— Start Text shown —

163rd Ordnance Maintenance Company

This article was written in 1946 by Judson Cates, Commanding Officer 163rd From February to August 1945.

THE 163d Odnance Maintenance Company was organized in May 1943 at Fort Ord, California by a merger of the 163d Ordnance Platoon (Armament) and the 3499th Ordnance Company (Automotoive.

Nearly every man in both organizations had been with the 3d Brigade thoughout its history, receiving training at Camp Edwards, Massachusetts, and Camp Gordon Johnston, Florida before moving to Fort Ord. Hardly had the new company been organized before the entire armament section and many of the automotive platoon departed for the anti-aircraft firing range in the California desert south of Death Valley. Here they helped set up and maintained over 200 water-cooled machine guns on a continuous 2.5 mile firing line. Despite the heat and unpleasant forms of wild life the company profited greatly from the training as it dosclosed the weaknesses of automatic weapons when exposed to flying sand and when fired with relatively prolonged bursts.

The next trip - a far more enjoyable one - was to a bivouac in Yosemite National Park where amidst scenes of unrivaled beauty the outfit learned the rudiments of living in the field. Like the rest of the Brigade the Ordnancve Company's late summer and fall was devoted to collecting equipment and impatiently awaiting final orders to the port of embarkation.

December 22d found it aboard ship bound for the SWPA, and in January it debarked into the bottomless goo of Goodenough Island. Here it had the same miserable introduction to life in the tropics as did much of the Brigade. Its initial task in addition to repair work on the few Brigade vehicles in operation was assembling hundreds of crated, knocked down trucks and jeeps in scattered dumps hip deep in mud. In addition, much ordnance equipment including hundreds of automatic weapons was seriously damaged by being flooded in storage dumps, and the 163d had to take all these apart and restore them to operable condition. For several weeks the men worked to the limit of their endurance and finallly succeeded in putting in shape the mountains of ordnance materiel that the Brigade wpuld need in its operations.

In March 1944, the company moved up to Finschhaven and established itself on the Nugudu Peninsula building shops and a ball diamond and acquiring fame as having the best company ball team in the Finschhafen base area. The company had been designed to operate as a unit supporting the operations of an amphibian brigade that was reasonably concentrated. Thus the wide scattering of units of the 3d Brigade along the 1600 mile coast of New Guinea made it imperative that the Ordnance Copany be split up and sent out as detachments if it was to do more than operate an elegant rear echelon motor pool and repair shop. In June, therefore, Detachment One sonsisting of 15 men and one officer, Lt. Jacl Enos, moved up to Aitape and there became a permanent attachment of the 533d EBSR. The detachment's equipment included a shop truck, wrecker, a balanced assotment of tools and parts to perform third echelon and many types of fourth echelon work on all vehicles and weapons issued to the Regiment. The value to the Regiment's self-sufficincy was immediately obvious and led to the formation of similar detachments to operate with the 543d and 593d EB&SRs.

Within the deatchment work was divided betweenan automotive section which operated in the regimental headquarters motor pool area and an armament section which did most of its work at the Boat Battalion's base on seleo Island. The automotive section was further subdivided into general automotive repair, battery and small engine, carburetion and ignition, welding, emergency salvage, and parts supply sections. Though ar all times badly handicapped by having too few men, this section did yeoman work in keeping the vehicles of the Regiment in first class condition and repairing wrecked vehicles which otherwise would have been salvaged by task force ordnance oufits and in most cases not replaced.

— End Text shown —
— Start Raw records —

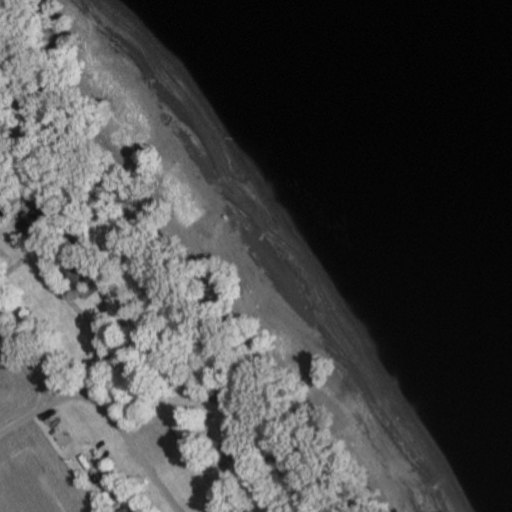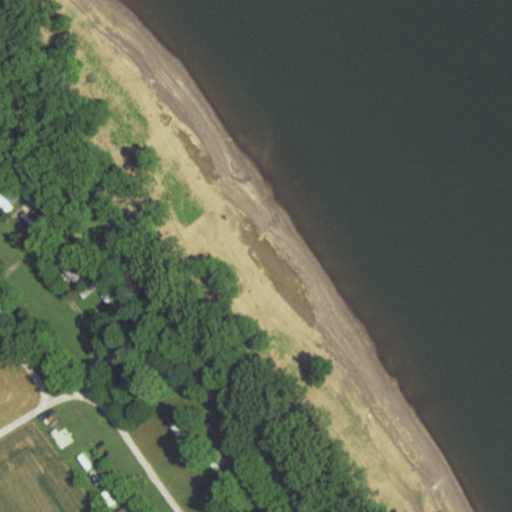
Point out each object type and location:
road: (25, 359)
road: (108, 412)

— End Raw records —
— Start Raw records —

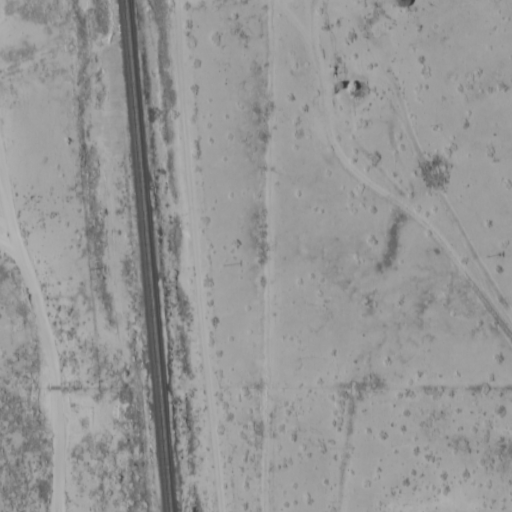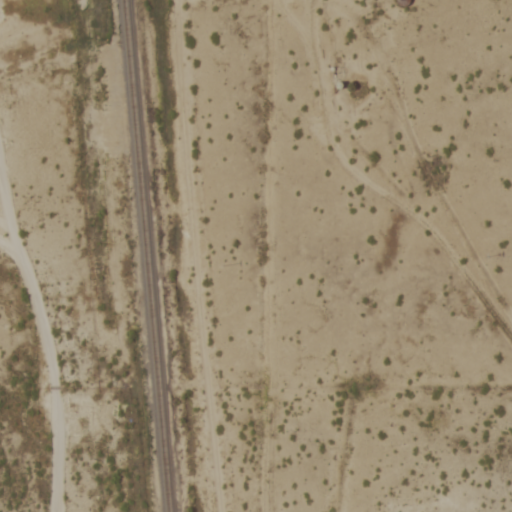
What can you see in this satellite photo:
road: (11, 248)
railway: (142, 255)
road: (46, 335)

— End Raw records —

■ **Stated goal 1**
Name every section into which the company history says the detachment's automotive section was subdivided.
■ **Stated goal 2**
Rewrite the company history from "THE 163d Odnance" up to and including "Ordnance Company (Automotoive.", replacing "merger" with "combination".

■ **Complete response 1**
- General automotive repair
- Battery and small engine
- Carburetion and ignition
- Welding
- Emergency salvage
- Parts supply

■ **Complete response 2**
THE 163d Odnance Maintenance Company was organized in May 1943 at Fort Ord, California by a combination of the 163d Ordnance Platoon (Armament) and the 3499th Ordnance Company (Automotoive.